▸ Work to complete
Extract each line holding the word "about" from the entries.

▸ Supplied records
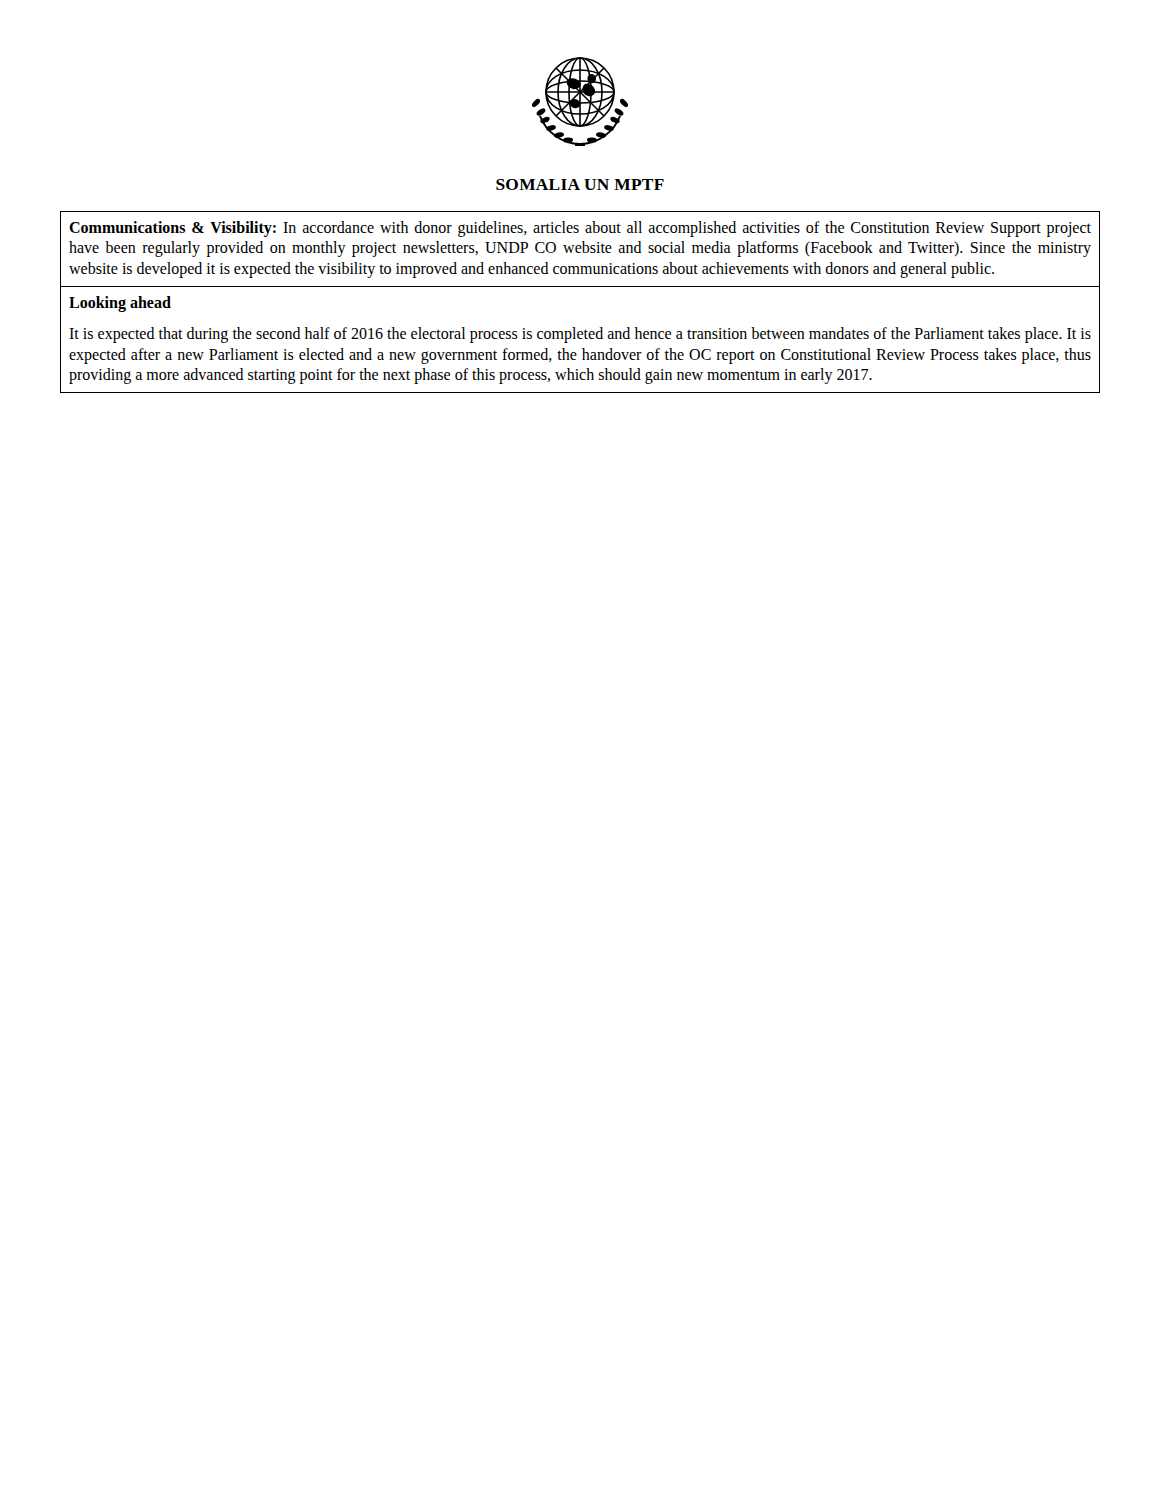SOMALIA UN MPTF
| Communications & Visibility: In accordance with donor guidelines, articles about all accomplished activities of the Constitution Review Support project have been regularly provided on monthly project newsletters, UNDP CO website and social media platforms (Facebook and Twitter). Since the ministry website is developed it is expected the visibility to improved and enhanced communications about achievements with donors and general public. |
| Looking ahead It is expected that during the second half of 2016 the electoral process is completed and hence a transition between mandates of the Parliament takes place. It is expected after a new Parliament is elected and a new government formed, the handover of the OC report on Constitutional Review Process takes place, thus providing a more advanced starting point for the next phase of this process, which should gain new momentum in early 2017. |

==

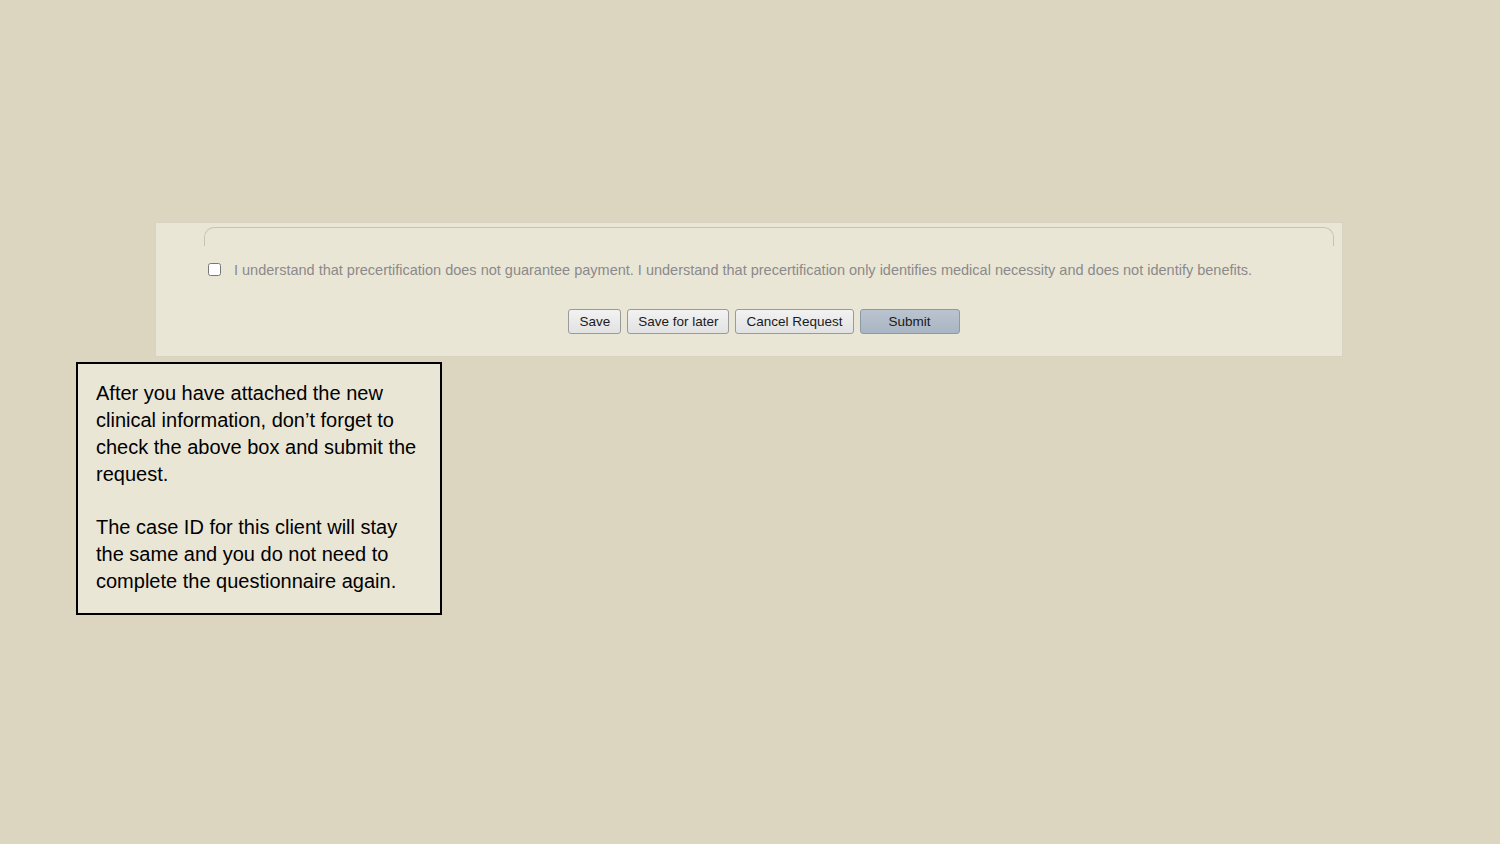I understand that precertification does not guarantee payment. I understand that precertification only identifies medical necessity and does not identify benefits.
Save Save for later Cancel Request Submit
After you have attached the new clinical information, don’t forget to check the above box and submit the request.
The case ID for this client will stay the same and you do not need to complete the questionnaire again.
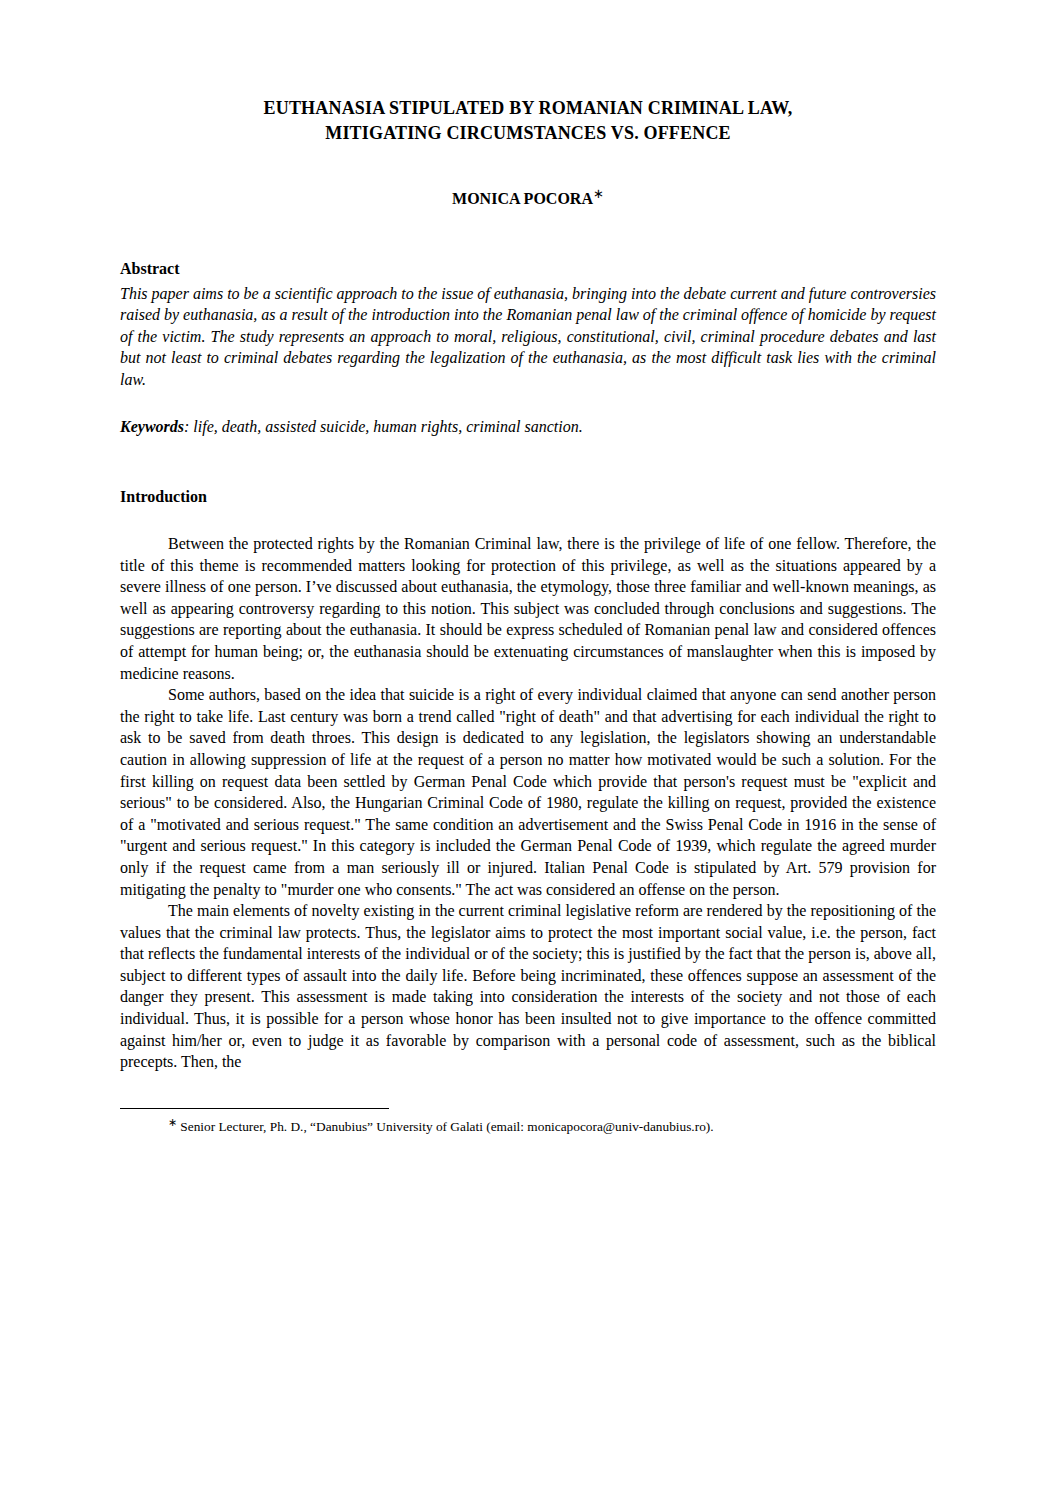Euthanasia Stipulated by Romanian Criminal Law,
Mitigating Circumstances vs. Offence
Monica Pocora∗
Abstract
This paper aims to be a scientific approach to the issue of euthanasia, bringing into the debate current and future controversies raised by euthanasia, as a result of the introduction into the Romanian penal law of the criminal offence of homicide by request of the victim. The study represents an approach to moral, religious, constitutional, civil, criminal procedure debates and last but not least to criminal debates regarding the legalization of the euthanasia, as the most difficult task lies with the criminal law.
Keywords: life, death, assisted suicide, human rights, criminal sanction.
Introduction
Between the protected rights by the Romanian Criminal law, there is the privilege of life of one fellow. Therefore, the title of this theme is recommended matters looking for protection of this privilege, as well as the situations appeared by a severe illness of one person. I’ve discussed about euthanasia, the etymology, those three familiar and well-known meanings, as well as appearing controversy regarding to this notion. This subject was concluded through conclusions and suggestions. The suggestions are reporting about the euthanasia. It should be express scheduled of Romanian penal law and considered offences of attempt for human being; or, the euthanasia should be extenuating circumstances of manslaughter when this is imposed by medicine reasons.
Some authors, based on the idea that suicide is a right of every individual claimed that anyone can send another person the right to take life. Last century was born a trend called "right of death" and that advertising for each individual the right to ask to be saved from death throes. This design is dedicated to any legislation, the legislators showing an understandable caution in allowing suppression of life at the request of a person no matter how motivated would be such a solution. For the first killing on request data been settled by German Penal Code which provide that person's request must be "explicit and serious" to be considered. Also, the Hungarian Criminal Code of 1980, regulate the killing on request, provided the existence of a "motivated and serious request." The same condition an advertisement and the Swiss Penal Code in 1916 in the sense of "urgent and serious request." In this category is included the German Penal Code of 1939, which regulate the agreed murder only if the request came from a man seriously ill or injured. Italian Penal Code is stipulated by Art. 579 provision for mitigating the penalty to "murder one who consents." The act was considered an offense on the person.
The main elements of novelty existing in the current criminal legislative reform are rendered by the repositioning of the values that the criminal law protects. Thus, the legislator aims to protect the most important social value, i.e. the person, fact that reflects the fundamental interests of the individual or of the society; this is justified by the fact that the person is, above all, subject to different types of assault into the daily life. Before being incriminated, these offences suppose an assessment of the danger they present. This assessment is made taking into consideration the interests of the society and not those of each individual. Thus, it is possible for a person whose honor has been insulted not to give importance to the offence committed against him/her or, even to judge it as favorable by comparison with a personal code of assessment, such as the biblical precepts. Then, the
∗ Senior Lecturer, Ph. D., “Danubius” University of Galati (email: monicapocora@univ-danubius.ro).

▸ Task solution
| Communications & Visibility: In accordance with donor guidelines, articles about all accomplished activities of the Constitution Review Support project have been regularly provided on monthly project newsletters, UNDP CO website and social media platforms (Facebook and Twitter). Since the ministry website is developed it is expected the visibility to improved and enhanced communications about achievements with donors and general public. |
Between the protected rights by the Romanian Criminal law, there is the privilege of life of one fellow. Therefore, the title of this theme is recommended matters looking for protection of this privilege, as well as the situations appeared by a severe illness of one person. I’ve discussed about euthanasia, the etymology, those three familiar and well-known meanings, as well as appearing controversy regarding to this notion. This subject was concluded through conclusions and suggestions. The suggestions are reporting about the euthanasia. It should be express scheduled of Romanian penal law and considered offences of attempt for human being; or, the euthanasia should be extenuating circumstances of manslaughter when this is imposed by medicine reasons.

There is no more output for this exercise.